Within the volume's DNA coil narratives that unfold with exuberant brio. The damson narrative begins with her daughter plucking fruit in Padel's garden ("Once handled, they change colour forever"), shifts to consideration of the fact that there's no such thing as a "native" tree, for trees migrate, and determines in the thought that wild hawthorn berries, borne in the guts of bears, mutated into the apple. I was reminded here of Milton's account of the Creation in Paradise Lost: "The grassy clods now calved... The swift stag from underground/ Bore up his branching head".

Milton paused in his tragic story to celebrate the ecstasy of being and becoming. Padel's Ovidian celebration likewise inhabits the realm of requiem; wonder connects with pity and terror.
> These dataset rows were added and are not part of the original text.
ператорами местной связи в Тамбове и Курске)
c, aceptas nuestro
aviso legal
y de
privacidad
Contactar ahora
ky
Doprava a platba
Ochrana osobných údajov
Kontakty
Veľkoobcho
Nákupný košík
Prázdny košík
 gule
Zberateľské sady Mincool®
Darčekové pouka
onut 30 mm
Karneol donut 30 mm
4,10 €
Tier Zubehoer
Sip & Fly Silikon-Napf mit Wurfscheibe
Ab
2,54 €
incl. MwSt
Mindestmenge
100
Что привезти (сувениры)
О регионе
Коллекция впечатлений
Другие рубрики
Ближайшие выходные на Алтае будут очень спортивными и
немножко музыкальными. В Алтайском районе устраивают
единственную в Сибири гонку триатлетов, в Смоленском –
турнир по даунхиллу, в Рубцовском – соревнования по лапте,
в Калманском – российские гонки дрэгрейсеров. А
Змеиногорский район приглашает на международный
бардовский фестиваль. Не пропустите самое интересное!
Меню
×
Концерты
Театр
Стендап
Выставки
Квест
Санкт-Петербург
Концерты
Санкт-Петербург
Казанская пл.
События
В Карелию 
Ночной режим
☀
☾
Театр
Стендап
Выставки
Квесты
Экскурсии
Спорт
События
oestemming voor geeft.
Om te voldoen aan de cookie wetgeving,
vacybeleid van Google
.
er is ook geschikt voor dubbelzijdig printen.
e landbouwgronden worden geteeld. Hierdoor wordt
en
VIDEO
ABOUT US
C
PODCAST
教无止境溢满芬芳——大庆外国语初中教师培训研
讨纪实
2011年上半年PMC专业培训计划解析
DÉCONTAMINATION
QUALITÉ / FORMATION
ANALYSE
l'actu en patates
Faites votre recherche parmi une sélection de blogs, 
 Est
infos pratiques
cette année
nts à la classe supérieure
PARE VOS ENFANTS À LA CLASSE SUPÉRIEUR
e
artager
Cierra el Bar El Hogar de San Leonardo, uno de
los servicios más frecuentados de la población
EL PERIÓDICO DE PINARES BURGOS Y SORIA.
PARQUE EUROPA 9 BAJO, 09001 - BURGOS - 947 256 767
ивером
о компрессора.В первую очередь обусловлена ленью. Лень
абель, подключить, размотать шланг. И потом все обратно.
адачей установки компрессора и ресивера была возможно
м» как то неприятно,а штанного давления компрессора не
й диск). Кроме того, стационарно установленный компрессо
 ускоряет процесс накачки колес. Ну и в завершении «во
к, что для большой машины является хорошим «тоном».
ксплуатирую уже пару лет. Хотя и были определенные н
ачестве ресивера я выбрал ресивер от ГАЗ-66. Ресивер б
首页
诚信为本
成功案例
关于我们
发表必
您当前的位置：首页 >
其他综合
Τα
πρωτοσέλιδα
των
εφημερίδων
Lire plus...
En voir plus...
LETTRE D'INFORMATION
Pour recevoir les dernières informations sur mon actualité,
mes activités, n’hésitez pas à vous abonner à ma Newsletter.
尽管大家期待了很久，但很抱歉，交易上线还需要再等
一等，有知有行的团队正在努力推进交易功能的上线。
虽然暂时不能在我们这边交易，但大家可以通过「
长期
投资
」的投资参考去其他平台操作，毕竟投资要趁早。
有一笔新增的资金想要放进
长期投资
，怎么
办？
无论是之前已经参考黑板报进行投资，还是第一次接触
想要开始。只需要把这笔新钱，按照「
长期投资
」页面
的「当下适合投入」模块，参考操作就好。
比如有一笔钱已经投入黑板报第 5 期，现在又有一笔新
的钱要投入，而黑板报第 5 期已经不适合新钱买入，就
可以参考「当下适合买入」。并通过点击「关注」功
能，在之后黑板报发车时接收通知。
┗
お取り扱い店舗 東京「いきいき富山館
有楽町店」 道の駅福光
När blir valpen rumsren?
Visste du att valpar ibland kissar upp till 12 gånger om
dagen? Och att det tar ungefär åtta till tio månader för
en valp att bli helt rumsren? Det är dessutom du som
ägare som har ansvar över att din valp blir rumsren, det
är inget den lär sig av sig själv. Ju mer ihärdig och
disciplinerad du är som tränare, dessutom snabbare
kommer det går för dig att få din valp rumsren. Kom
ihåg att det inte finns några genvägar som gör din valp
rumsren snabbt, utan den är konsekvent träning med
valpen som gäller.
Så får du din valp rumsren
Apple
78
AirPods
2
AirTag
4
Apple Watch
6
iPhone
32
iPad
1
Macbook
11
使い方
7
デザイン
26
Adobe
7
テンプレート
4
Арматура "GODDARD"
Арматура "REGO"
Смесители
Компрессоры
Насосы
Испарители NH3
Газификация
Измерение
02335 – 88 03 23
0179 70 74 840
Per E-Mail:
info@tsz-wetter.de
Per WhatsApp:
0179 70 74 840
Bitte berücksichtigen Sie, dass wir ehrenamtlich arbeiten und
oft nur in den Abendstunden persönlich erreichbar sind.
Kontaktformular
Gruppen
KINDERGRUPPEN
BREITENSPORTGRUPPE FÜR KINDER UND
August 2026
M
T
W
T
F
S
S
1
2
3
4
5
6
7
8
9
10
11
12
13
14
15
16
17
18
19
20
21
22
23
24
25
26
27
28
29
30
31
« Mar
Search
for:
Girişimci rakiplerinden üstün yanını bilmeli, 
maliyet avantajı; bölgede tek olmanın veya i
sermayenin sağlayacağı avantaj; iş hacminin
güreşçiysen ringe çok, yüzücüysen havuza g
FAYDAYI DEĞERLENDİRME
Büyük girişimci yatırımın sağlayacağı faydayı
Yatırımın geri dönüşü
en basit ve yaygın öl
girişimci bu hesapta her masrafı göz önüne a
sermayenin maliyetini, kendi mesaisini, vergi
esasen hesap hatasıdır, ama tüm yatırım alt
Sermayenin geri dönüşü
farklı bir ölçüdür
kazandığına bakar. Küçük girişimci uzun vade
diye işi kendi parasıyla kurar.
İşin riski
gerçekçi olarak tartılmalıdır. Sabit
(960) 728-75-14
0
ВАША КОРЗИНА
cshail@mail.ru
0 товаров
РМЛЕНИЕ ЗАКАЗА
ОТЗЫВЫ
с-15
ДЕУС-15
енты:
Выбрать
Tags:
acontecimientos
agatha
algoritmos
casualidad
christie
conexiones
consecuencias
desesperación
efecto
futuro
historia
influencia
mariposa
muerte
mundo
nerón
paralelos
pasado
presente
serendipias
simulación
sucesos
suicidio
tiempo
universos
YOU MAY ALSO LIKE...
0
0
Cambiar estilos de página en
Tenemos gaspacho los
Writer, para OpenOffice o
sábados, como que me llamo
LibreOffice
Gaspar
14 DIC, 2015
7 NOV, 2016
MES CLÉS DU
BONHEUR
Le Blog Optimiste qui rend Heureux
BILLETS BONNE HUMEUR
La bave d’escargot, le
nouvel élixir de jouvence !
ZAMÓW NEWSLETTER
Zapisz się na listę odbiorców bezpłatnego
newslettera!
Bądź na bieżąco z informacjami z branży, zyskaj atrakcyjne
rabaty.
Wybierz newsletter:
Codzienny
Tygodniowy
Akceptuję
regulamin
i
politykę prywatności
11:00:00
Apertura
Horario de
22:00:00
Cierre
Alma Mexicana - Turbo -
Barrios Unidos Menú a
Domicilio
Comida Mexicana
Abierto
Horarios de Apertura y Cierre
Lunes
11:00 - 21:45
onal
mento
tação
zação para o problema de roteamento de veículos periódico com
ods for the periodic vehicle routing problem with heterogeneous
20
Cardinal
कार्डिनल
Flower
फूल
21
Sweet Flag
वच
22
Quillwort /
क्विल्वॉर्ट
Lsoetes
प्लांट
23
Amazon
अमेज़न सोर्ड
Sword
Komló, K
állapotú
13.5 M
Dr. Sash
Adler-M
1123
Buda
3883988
Modern man's place in the epic cycles of migration troubles the ethical heart of The Mara Crossing. Humans "want more than we need"; "our migrations are inextricably mixed with trade, invasion, conquest and empire". Padel quotes Goya's handwritten "I saw it" on the Disasters of War etchings. Perhaps the most eloquent testimony is a found poem-within-a-poem: "the note/ in a dead boy's pocket – Excuse me, this is the end,/ sorry to my family in Bassada" ("Ghost Ship"). This fragment is lodged in the searing penultimate section: migrant monologues, voices in transit, coercing "Compassion – and beyond that, empathy".